Mutation testing systems normal use fairly stable operators (e.g changing a > to a >=). In most locations in the code changes such as these will have only a subtle effect.
Along with high computational cost, it's one of the things identified in academic research as preventing the widespread use of mutation testing. There is no general method for distinguishing an equivalent mutation from a normal surviving one except for getting a human to have a look at it.
Having built pitest to address the concerns around computational cost, it was a pleasant surprise to find out that in practice equivalent mutations are not much of a problem.
This isn't entirely by accident - the default set of mutation operations are carefully designed to make equivalent mutations unlikely (they don't/can't guarantee not to create them, but they make them as unlikely as possible).
There's a trade off here. Pitest has a smaller set of operators than a lot of research focussed systems. A larger set of operators would catch more issues, but would also create a larger proportion of equivalent mutants (and also take longer to run).
There are more operators you can enable you wish to change this balance - an operator that changes constants as you describe is one of them.
I rarely encounter equivalent mutants using the default operators and I know of some rollouts of pitest where they break the build on anything less than 100% mutation coverage.
I have no figures to back this up, but I strongly suspect the % of equivalent mutants will be highly dependent on coding style and the domain in which the code operates.
> I have no figures to back this up, but I strongly suspect the % of equivalent mutants will be highly dependent on coding style and the domain in which the code operates.
Agreed.

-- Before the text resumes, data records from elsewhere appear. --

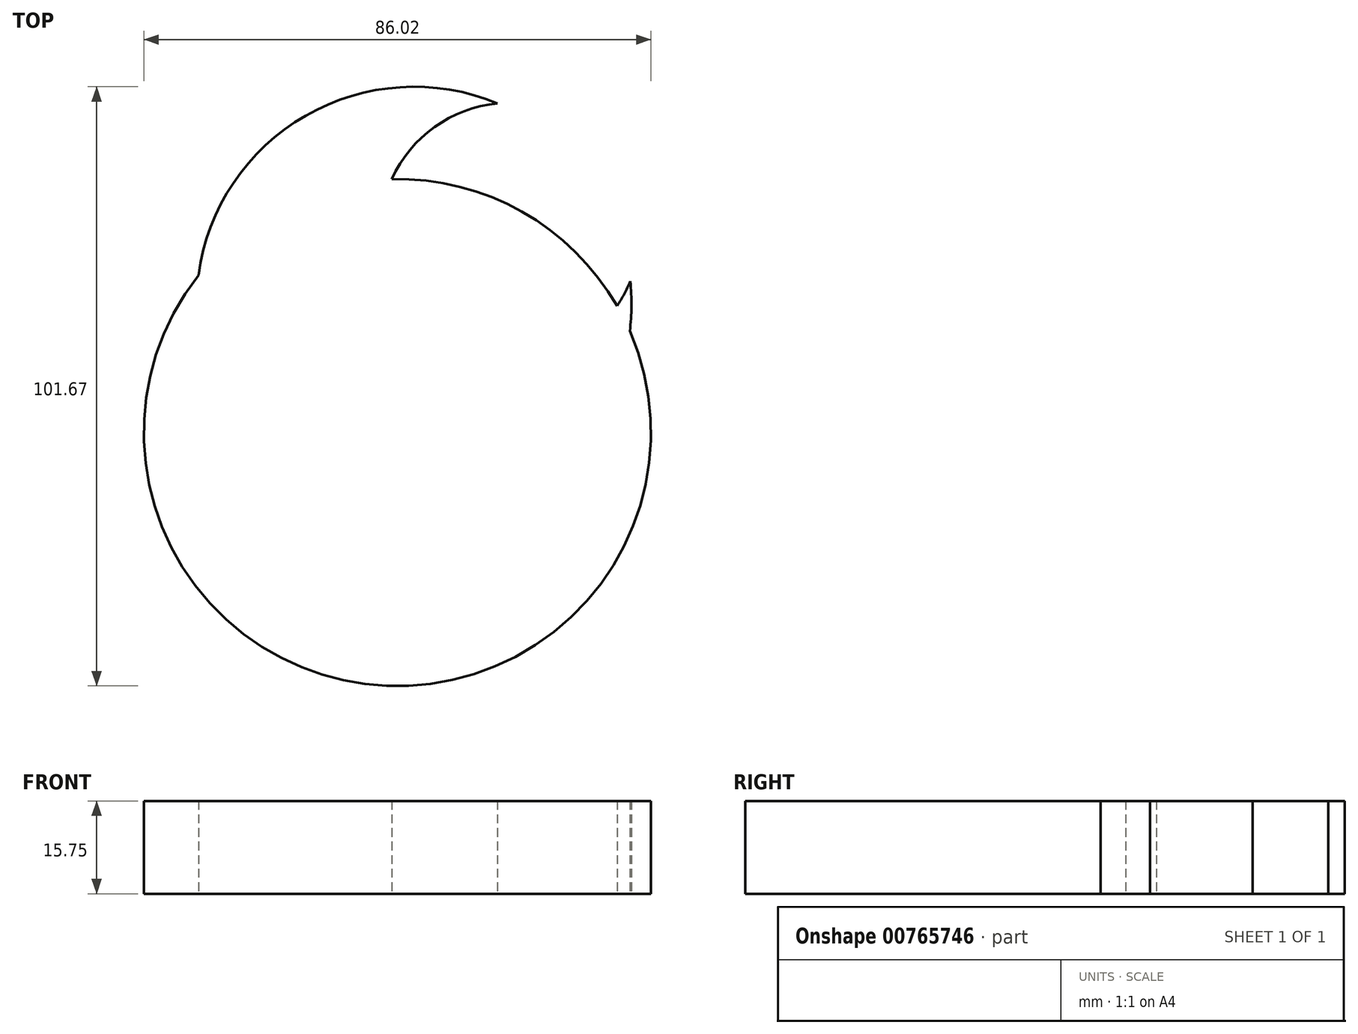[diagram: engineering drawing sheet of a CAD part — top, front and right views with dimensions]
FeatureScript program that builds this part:
annotation { "Feature Type Name" : "Feature", "Feature Type Description" : "" }
export const myFeature = defineFeature(function(context is Context, id is Id, definition is map)
    precondition{}
    {
        {
            var Q0;
            Q0=qCreatedBy(makeId("Top.planeOp"),FACE);
            var sketch = newSketch(context, id + "F0", { "sketchPlane" : qUnion([Q0])});
            skCircle(sketch, "E0", {"center": v(0, 0) * mm, "radius": 43 * mm});
            skSolve(sketch);
        }
        {
            var Q0;
            Q0=makeQuery(id+"F0.imprint","IMPRINT",FACE,{"disambiguationData":[TD([[makeQuery(id+"F0.imprint","IMPRINT",EDGE,{"derivedFrom":sQuery(id+"F0.wireOp",EDGE,"E0")}),1.0]])]});
            extrude(context, id + "F1", {"entities" : qUnion([Q0]), "depth" : 15.75 * mm, "offsetDistance" : 25.4 * mm});
        }
        {
            var Q0;
            Q0=qCreatedBy(makeId("Top.planeOp"),FACE);
            var sketch = newSketch(context, id + "F2", { "sketchPlane" : qUnion([Q0])});
            skCircle(sketch, "E1", {"center": v(2.82, 21.78) * mm, "radius": 36.88 * mm});
            skCircle(sketch, "E2", {"center": v(19.11, 33.93) * mm, "radius": 22 * mm});
            skSolve(sketch);
        }
        {
            var Q0;
            {var subQ0=sQuery(id+"F2.wireOp",EDGE,"E2");var subQ1=sQuery(id+"F2.wireOp",EDGE,"E1");var subQ2=makeQuery(id+"F2.imprint","INTERSECT",VERTEX,{"disambiguationData":[OD(0.0)],"derivedFrom":[subQ1,subQ0]});Q0=makeQuery(id+"F2.imprint","IMPRINT",FACE,{"disambiguationData":[TD([[makeQuery(id+"F2.imprint","IMPRINT",EDGE,{"disambiguationData":[TD([[subQ2,-1.0]])],"derivedFrom":subQ1}),1.0]])]});}
            extrude(context, id + "F3", {"entities" : qUnion([Q0]), "operationType" : NewBodyOperationType.ADD, "depth" : 15.75 * mm, "offsetDistance" : 25.4 * mm});
        }
    });
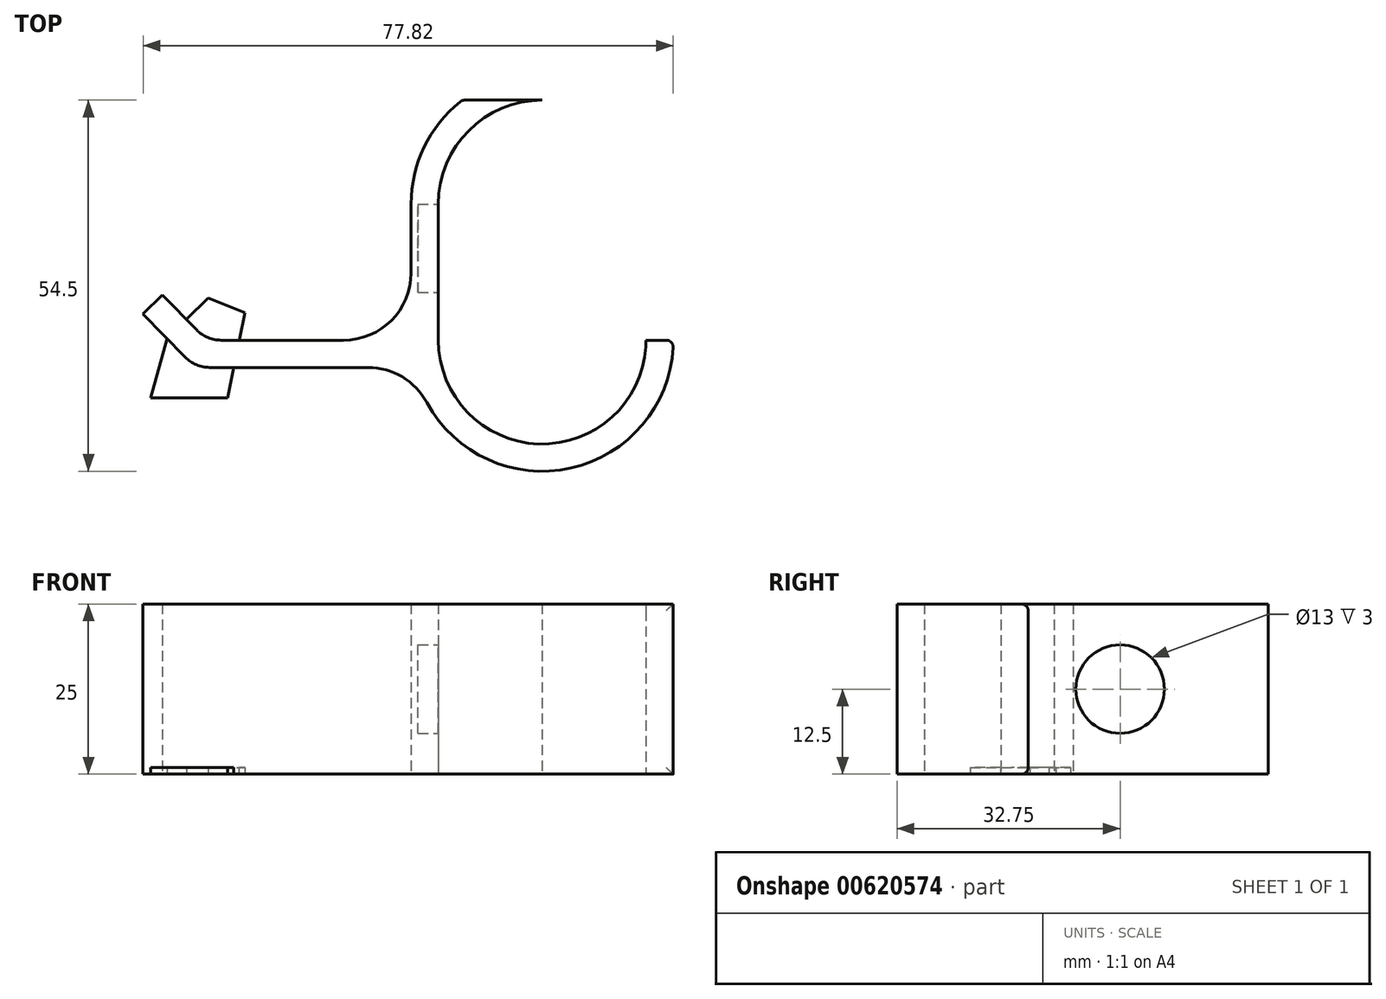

In everything I've written, at least, I can identify multiple places where such equivalent mutants do exist, even with just the default operators. (In particular, hashcode methods - there are very few mutators that break the contract of a hashcode method, though removing entropy in most cases) But I can easily see that not being the case with other coding styles.
Are the mutations done documented anywhere? I had to look through the source to see what's done.
No - pitest has no problems with the use of interfaces, reflection etc.
The sentence you quoted relates to an optional feature that allows the tests that will be run against a mutated class to be limited to those within a certain "distance" (i.e number of method calls) from it.
The feature is little used, but is useful in some very specific circumstances.
Even if you do enable it, it would only cause a problem if the class under test was only referred to within the test by some interface that it implemented (which would be very unusual). The fact that the classes dependencies were declared as interfaces would cause no problems.
What about checking the history file into its own rep? Clone it as part of the build-environment setup, and commit/push after validation. You can even use this across a group of people and share each other's mutations.
Or even simpler, why not have build actions copy it to/from a specific location outside the build target dir? You could even make it a shared network drive, if you didn't care about the possibility of losing someone's changes if two people run tests at the same time.
I'd recommend using one of the build tool integrations first - they're part of the core project. The IDE integrations still needed a bit of work last time I looked at them.
Mutation testing systems normal use fairly stable operators (e.g changing a > to a >=). In most locations in the code changes such as these will have only a subtle effect.